§ **EXERCISE INSTRUCTIONS**
For every line in the listing below that contains the word "Washington", add one to the tally. State the final number and nothing else.

§ **INFORMATION SHOWN**
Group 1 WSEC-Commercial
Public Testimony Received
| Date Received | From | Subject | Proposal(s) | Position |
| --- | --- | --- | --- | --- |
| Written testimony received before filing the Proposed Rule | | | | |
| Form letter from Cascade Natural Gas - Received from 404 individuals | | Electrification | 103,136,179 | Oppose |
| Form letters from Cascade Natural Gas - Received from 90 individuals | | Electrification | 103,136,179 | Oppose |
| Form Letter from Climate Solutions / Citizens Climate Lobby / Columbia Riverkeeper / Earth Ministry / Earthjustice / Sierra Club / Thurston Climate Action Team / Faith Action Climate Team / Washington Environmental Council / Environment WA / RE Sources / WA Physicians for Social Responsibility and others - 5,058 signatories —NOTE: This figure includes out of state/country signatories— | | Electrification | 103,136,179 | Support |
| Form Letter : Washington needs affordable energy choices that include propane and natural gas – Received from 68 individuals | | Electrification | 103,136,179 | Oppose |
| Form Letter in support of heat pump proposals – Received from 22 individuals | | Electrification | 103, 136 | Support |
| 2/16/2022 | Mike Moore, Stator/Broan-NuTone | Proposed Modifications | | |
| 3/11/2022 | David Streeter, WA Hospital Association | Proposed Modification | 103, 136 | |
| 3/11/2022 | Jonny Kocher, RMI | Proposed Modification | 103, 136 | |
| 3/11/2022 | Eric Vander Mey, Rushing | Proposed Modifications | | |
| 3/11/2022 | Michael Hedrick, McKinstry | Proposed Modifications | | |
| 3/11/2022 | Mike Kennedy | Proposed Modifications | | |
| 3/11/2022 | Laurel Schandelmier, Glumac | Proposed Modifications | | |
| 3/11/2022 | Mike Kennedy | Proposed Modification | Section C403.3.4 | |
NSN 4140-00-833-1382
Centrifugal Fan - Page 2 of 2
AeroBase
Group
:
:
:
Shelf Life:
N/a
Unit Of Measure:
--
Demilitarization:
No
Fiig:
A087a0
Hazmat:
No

§ **WRITTEN ANSWER**
2